Nah. La soledad puede ser también amarilla... como el pipí que se nos escurría cuando éramos niños después de que no alcanzábamos a llegar al baño, cuando no aguantábamos ya más. Primero venía la soltadera de músculos, luego esa dulce tibieza y relajación (quién puede olvidarla), seguida por la humedad que se explanaba en las extremidades, antes por supuesto de que se nos enfriaran los pantalones y las plantas de los pies mientras preparábamos la cara para darla, meados, ante los ojos acusadores de algún adulto...

Insisto. La soledad no es una mujer. Es más bien como las piedrecitas de las cuestas, que de a poco se te van metiendo en los zapatos rotos cuando las caminas. En un principio incomodan y duelen. Pero a fin de cuentas sucumbes a ese sedante dolor, te sales acostumbrando ya sea porque da flojera joder el ritmo de la caminata o porque este dolorcito posee un significado más grande que tú y tu zapato.

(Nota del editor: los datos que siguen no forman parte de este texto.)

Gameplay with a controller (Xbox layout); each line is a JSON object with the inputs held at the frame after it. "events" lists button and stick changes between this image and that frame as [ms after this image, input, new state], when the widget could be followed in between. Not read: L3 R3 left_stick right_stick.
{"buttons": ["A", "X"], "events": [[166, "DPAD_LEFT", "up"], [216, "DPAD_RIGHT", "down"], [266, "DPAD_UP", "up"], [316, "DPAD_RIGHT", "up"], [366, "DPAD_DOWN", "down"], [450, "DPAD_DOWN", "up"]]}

La soledad es como un condimento desconocido que engulles sin darte cuenta, hasta que sientes su sabor impertinente desde la punta de la lengua a la última curva de los hoyos de las narices... tipo wasabi japonés, pero insisto, de color azul piedra.

Quizá es importante encontrarme sola cuando estamos las dos (la innombrable azulina y yo), conviviendo sin distracciones de trabajos, de exigencias familiares, de amigos, de fiestas y viajes al extranjero que un poco te tuercen la mirada hacia fuera... Esta vez estamos confinadas a un territorio familiar, para conocernos y darnos la mano.

Pero ¿qué pinche mano si no la tiene? Insisto. La soledad no es una mujer. Nos han (nos hemos) fabricado una idea de ella como fabricamos a la Virgen, a Dios y al Espíritu Santo. Hasta la hemos colocado dentro de un nombre para que su zarpazo sea menos ingrato.

Si así fuese, me hablaría y no lo hace. La que se habla a sí misma soy yo dentro de esta inmensa cueva monta-ecos, tritura-egos, zapatea-almas llamada soledad... un crevice... ¿cómo se dice en español? una trizadura cubierta por nieve a la que ingresas de a poco sin darte cuenta hasta que estás jodida de la cintura para abajo...

Puede que al descender orinada al vacío mentolado, con zapatos repletos de piedrecillas, saboreando una masa de 100 gramos wasabi, encuentres un orificio que te muestre otra vez un pedazo de luz.

Pero si miras con cuidado, mucho cuidado a través de la luz, podrás divisar (en una esquinita agazapada) una nueva cuesta polvoreada de piedrecillas, el paisaje de una montaña blanca e inocente con una trizadura asolapada... un baño inaccesible o un condimento nuevo, esperando un descuido tuyo para que le hinques el diente.